### Try it
Among the lines below, restate word for word only those from the line with "Figure 1. Maximum" through the line with "Table 3. Sociodemographic", with both end lines kept.

### Data to process
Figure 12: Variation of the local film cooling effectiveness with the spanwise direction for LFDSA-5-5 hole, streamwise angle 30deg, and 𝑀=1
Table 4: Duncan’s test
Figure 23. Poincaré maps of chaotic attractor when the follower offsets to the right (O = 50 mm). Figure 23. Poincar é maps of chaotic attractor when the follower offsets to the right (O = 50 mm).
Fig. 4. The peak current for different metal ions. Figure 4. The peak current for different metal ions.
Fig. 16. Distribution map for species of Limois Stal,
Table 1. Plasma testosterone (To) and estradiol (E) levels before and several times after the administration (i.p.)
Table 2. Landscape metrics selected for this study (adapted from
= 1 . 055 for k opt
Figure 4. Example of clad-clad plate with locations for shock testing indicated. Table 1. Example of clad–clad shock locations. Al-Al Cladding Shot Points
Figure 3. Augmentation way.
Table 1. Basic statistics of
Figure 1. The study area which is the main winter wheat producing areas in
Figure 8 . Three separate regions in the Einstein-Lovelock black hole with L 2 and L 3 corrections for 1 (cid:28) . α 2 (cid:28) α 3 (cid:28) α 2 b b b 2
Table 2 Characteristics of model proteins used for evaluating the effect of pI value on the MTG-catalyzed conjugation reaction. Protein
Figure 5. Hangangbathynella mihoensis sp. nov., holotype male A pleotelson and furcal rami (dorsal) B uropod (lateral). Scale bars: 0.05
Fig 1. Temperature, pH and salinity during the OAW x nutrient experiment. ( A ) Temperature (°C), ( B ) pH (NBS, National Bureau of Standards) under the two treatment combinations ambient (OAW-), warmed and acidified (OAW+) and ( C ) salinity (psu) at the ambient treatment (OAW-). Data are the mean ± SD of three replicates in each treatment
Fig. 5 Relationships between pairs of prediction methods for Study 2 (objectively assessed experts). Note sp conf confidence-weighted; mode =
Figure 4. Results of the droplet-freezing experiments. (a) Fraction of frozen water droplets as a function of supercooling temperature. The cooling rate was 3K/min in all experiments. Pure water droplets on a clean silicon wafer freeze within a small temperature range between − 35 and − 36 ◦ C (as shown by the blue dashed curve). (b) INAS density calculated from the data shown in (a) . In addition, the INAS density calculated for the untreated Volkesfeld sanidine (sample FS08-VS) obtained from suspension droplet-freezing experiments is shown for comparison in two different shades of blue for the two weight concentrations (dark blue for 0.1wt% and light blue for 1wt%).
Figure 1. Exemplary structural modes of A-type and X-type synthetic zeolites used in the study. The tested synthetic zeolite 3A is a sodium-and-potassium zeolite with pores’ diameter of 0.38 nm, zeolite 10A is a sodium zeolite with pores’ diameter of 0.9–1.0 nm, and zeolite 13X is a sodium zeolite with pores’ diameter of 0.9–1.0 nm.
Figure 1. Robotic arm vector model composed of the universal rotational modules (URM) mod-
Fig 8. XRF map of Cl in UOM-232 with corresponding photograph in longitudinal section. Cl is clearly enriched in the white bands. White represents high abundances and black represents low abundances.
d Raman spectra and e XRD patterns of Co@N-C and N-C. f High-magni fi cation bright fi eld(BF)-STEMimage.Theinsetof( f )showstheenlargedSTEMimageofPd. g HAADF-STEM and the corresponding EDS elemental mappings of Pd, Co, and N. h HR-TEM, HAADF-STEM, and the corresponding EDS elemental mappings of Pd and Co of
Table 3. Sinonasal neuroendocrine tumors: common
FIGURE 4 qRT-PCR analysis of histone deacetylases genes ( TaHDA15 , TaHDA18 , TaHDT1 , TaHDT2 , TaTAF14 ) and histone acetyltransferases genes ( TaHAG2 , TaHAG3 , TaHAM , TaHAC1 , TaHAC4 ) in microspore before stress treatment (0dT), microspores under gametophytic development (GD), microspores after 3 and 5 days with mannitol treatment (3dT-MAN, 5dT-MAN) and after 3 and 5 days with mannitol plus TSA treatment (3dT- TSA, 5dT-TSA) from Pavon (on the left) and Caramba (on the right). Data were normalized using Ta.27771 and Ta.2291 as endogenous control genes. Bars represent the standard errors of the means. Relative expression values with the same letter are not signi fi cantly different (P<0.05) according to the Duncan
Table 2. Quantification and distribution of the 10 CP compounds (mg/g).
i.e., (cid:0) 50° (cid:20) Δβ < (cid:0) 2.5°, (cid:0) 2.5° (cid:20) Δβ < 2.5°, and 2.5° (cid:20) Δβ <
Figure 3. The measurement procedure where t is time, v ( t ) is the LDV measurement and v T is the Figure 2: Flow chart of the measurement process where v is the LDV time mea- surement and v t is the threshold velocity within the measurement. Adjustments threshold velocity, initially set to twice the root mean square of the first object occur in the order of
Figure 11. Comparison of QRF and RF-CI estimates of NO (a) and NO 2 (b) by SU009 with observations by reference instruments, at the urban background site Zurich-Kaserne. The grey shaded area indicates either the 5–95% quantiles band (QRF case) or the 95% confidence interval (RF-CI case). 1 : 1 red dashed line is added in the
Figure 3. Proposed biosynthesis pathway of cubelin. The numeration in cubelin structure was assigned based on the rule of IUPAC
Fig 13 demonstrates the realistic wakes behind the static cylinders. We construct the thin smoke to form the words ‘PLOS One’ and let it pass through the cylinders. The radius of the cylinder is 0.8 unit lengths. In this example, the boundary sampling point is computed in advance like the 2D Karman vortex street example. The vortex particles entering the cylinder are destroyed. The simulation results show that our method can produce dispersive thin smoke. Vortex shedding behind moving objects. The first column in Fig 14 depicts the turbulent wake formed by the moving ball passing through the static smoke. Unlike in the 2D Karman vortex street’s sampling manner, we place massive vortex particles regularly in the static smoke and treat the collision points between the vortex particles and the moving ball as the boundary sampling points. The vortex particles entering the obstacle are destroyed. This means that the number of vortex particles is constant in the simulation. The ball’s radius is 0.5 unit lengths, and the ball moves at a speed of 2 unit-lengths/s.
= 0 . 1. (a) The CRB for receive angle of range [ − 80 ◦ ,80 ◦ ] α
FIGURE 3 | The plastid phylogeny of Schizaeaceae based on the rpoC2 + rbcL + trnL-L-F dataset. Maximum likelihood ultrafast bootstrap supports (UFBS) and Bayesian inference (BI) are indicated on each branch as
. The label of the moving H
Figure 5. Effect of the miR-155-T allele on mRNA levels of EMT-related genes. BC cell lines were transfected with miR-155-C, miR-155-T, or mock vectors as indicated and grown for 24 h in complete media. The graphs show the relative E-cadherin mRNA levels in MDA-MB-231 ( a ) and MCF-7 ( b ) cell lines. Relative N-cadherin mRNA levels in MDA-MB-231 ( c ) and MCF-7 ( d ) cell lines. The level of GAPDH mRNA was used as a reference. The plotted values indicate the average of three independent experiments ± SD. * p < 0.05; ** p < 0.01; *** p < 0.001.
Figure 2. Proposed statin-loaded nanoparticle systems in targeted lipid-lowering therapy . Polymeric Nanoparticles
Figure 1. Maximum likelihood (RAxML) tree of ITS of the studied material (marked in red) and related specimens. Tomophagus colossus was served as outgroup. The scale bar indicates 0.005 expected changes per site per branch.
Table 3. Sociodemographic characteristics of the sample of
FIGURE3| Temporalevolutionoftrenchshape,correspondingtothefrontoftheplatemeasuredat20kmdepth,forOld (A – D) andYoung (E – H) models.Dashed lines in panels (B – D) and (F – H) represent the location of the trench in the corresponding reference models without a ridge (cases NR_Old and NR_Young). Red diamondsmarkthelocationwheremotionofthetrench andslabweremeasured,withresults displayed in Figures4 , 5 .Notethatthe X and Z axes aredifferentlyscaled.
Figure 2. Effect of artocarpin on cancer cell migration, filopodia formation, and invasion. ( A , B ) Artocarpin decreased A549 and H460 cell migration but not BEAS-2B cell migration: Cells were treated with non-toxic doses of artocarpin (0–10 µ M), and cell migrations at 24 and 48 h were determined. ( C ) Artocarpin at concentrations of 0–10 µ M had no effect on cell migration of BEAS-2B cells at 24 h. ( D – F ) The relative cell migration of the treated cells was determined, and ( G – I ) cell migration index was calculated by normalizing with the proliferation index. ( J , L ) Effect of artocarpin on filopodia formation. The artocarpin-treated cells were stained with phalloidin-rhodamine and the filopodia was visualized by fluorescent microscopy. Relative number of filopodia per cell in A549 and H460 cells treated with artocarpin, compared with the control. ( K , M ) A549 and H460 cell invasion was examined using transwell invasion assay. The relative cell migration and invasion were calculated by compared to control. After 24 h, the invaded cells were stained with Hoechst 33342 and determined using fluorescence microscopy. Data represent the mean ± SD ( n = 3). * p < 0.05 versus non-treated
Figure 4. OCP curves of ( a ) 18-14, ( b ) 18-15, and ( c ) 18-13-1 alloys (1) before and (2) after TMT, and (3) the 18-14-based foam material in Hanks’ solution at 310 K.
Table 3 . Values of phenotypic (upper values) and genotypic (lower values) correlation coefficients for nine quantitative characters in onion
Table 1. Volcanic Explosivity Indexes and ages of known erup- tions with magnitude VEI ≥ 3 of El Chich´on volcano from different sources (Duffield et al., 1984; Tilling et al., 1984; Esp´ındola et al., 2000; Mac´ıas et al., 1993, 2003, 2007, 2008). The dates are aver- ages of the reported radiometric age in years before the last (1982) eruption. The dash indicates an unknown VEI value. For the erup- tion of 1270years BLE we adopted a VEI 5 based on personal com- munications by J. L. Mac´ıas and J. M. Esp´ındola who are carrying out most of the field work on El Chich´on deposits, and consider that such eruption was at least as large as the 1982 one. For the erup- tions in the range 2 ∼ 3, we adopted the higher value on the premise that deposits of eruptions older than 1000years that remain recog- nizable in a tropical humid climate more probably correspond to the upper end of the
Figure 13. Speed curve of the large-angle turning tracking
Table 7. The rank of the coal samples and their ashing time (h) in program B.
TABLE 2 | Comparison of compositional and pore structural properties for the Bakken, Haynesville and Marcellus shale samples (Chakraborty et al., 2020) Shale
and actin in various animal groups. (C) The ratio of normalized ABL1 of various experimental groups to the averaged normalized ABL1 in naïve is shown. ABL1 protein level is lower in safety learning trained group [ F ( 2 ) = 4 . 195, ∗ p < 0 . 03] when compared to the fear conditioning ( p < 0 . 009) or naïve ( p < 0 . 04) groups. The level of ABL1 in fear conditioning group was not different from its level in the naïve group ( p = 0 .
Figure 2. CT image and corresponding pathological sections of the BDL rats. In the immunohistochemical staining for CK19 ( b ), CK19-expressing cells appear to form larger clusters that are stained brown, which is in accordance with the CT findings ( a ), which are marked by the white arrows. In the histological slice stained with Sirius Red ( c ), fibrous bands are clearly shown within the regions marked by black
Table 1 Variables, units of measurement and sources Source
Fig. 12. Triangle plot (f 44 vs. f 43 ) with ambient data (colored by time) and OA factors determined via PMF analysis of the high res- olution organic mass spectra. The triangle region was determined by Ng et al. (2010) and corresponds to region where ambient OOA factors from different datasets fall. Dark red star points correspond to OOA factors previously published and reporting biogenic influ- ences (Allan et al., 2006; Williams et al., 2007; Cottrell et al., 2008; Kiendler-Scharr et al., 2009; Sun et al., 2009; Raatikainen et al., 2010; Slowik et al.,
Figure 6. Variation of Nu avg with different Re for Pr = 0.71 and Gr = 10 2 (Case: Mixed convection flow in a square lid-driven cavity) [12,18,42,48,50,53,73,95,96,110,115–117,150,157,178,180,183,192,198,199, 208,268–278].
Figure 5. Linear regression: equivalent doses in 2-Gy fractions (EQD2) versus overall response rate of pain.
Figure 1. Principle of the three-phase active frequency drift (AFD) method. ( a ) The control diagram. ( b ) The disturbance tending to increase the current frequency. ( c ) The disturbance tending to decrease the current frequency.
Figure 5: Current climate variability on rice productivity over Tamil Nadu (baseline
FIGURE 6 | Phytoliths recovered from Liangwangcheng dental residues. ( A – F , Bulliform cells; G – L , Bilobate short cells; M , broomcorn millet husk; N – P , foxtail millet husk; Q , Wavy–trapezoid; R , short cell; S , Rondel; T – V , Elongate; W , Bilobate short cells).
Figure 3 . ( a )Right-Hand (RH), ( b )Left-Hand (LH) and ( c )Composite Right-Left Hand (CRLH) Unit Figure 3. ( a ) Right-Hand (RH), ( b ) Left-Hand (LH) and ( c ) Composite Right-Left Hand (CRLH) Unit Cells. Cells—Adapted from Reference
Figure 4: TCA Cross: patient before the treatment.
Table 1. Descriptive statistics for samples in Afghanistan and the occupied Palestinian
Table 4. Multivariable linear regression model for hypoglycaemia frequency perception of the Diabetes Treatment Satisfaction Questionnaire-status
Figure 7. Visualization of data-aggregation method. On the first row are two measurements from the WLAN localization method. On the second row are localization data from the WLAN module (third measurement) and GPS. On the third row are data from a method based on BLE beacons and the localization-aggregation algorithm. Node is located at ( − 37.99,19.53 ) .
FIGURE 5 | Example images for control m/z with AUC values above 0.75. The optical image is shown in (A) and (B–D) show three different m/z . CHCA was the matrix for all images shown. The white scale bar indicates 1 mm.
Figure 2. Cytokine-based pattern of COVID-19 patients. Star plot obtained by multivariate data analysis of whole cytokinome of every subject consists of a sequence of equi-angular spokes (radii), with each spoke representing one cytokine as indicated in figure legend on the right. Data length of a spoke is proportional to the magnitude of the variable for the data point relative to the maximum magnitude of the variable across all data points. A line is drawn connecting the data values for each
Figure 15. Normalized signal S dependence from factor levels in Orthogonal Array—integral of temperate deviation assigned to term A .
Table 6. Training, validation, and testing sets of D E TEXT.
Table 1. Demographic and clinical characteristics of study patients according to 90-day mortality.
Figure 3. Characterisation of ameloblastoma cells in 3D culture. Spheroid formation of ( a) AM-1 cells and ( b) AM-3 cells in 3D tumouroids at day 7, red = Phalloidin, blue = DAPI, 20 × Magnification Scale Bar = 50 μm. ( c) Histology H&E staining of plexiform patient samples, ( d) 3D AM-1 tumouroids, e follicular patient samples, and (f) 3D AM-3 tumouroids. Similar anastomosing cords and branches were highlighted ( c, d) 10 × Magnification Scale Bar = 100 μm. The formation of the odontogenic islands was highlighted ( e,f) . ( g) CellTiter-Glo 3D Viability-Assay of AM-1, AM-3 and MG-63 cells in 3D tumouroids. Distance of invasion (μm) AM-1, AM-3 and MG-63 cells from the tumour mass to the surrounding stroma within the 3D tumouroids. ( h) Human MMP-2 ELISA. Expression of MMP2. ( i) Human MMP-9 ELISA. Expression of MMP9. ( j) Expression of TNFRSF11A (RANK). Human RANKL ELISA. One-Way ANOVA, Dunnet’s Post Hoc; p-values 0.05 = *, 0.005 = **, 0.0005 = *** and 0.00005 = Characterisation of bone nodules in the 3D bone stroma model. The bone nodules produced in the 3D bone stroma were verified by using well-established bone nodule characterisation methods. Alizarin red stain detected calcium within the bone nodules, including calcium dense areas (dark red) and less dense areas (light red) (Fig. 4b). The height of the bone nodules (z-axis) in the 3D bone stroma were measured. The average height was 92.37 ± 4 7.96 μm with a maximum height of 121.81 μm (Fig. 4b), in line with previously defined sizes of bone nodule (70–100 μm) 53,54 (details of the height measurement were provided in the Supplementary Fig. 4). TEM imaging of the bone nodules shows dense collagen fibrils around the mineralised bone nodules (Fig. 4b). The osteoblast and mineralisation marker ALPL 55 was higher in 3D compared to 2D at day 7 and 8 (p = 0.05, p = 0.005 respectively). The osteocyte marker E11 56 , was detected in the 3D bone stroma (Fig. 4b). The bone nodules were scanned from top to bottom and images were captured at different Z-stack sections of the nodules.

### Task response
Figure 1. Maximum likelihood (RAxML) tree of ITS of the studied material (marked in red) and related specimens. Tomophagus colossus was served as outgroup. The scale bar indicates 0.005 expected changes per site per branch.
Table 3. Sociodemographic characteristics of the sample of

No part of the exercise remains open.